[PROBLEM SET]
1: Answer these questions about the thread on the Cruze powered seat problem:
(a) What mileage does TimO give for the 2013 Cruze?
(b) What does Blasirl suggest spraying on the old switch?
(c) What part number does sailurman give for the 2015 Chevy Cruze?
2: Pick up the thread on the Cruze powered seat problem and continue it from its final line.

[QUOTED TEXT]
# Powered seat forward problem - 2013 Cruze



## Alejandro (Nov 24, 2019)

Hi Tim, 
I have a similar problem. I have good voltage at the plig when moving the switch in both directions and swaping the cables makes it work. How did you resolve it. How do you test voltage plugged? Thanks for your help


----------



## Blasirl (Mar 31, 2015)

TimO said:


> Hello all,
> 
> I have a 2013 Cruze (60k miles) which recently developed an issue with the powered seat. It will no longer go forward but all other functions still work.
> 
> ...


If you want to do a cheap possible fix (not sure what the new switch costs) try spraying the old switch with plastic safe contact cleaner. This is an old audiophile trick that has pulled many an old Amp / pre-amp or tuner back to life.

But to answer your question, that is what I would conclude - doesn't mean I'm right though.


----------



## sailurman (Sep 29, 2016)

Awesome post. 2015 Chevy Cruze PN is *PSW17 *


----------



## Eddy Cruze (Jan 10, 2014)

sailurman said:


> Awesome post. 2015 Chevy Cruze PN is *PSW17 *


How did I wind up watching both Videos, I don't even need parts??


----------



## Blasirl (Mar 31, 2015)

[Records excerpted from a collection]
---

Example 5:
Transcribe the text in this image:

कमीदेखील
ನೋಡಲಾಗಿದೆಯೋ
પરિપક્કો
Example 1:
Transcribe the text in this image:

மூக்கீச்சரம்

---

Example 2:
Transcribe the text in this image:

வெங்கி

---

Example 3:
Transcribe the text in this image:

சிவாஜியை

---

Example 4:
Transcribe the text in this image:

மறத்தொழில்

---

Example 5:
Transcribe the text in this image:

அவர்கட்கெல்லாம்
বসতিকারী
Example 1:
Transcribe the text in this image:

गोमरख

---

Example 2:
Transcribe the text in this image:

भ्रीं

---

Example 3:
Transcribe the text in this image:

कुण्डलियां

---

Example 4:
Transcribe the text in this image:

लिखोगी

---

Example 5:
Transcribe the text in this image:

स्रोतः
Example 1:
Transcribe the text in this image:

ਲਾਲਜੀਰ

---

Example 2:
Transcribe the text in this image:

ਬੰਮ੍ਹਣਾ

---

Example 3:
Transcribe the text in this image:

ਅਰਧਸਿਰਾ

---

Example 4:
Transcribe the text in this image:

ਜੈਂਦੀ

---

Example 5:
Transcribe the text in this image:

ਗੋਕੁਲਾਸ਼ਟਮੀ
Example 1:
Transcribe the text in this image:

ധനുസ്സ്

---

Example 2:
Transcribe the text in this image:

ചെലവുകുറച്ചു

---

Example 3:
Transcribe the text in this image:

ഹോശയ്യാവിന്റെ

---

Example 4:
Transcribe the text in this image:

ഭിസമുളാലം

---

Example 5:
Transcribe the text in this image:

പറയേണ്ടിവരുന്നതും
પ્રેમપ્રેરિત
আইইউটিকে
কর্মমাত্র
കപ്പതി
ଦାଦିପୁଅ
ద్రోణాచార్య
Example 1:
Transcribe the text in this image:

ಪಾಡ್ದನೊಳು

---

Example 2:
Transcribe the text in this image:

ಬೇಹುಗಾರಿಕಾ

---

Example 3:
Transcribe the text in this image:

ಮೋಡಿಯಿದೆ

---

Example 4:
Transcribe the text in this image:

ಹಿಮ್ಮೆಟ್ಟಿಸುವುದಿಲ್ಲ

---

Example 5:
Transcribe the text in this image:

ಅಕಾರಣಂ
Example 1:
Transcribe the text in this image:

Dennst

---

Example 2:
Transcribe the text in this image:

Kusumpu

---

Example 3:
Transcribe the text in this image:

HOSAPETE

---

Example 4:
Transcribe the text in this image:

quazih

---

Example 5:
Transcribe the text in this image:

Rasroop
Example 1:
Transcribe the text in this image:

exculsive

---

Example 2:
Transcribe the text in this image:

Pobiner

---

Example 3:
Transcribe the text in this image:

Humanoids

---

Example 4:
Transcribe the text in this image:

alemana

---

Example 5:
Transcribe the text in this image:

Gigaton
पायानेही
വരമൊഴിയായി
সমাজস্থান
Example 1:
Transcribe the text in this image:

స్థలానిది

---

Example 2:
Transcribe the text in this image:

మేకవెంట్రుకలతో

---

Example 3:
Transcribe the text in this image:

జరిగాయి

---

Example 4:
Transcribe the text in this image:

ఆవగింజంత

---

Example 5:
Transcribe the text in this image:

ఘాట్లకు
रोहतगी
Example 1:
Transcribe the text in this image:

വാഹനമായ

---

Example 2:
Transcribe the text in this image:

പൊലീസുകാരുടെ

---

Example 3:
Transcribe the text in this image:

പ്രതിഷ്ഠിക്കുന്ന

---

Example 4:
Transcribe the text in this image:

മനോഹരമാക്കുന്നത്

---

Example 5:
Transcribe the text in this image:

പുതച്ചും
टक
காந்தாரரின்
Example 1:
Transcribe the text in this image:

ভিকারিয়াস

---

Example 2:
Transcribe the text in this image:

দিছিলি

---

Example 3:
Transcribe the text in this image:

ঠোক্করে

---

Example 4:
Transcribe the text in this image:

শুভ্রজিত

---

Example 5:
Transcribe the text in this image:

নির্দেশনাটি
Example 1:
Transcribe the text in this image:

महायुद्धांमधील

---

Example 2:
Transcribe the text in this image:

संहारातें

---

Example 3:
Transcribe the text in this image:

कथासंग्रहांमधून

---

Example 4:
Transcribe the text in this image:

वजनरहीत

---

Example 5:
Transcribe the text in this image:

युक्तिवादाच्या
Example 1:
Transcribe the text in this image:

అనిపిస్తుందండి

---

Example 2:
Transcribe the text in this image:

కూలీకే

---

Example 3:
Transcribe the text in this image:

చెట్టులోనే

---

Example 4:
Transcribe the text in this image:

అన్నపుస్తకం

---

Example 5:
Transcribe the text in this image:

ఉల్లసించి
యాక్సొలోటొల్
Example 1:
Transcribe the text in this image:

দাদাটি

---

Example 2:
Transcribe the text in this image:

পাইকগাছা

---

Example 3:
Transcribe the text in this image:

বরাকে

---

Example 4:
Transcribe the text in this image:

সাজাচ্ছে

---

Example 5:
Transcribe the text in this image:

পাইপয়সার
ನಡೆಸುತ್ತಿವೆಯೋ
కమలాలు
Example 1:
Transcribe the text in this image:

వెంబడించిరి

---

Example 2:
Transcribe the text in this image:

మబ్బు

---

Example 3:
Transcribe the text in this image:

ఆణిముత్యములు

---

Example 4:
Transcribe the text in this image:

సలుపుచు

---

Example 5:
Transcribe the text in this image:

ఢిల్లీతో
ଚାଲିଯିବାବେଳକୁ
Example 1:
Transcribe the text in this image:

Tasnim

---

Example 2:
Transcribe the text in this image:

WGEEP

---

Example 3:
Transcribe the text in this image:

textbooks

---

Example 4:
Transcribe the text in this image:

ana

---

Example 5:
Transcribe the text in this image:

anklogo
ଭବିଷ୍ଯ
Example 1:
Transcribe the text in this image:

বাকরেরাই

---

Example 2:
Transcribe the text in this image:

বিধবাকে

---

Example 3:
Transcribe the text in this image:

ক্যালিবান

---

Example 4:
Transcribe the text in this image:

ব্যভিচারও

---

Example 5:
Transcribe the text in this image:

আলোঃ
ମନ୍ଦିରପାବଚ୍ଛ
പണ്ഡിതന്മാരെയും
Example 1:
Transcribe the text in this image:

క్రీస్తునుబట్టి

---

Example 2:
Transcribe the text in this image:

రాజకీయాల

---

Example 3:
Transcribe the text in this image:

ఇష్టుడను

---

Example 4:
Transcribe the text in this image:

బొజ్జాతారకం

[EXERCISE ANSWERS]
1:
(a) 60k miles
(b) Plastic safe contact cleaner
(c) PSW17

2:
Eddy Cruze said:


> How did I wind up watching both Videos, I don't even need parts??


Since I did not see those magical video links, I wanted to make sure you were not accused of hallucinating, so here are a few:


----------



## sailurman (Sep 29, 2016)

Blasirl said:


> Since I did not see those magical video links, I wanted to make sure you were not accused of hallucinating, so here are a few:


That would be a COUPLE. I'm disappointed!


----------



## sailurman (Sep 29, 2016)

PSW17 replaced and drivers seat is once again happy with me able to reach the pedals without a pad behind my back


----------



## Blasirl (Mar 31, 2015)

sailurman said:


> That would be a COUPLE. I'm disappointed!


A couple is a subset of a few!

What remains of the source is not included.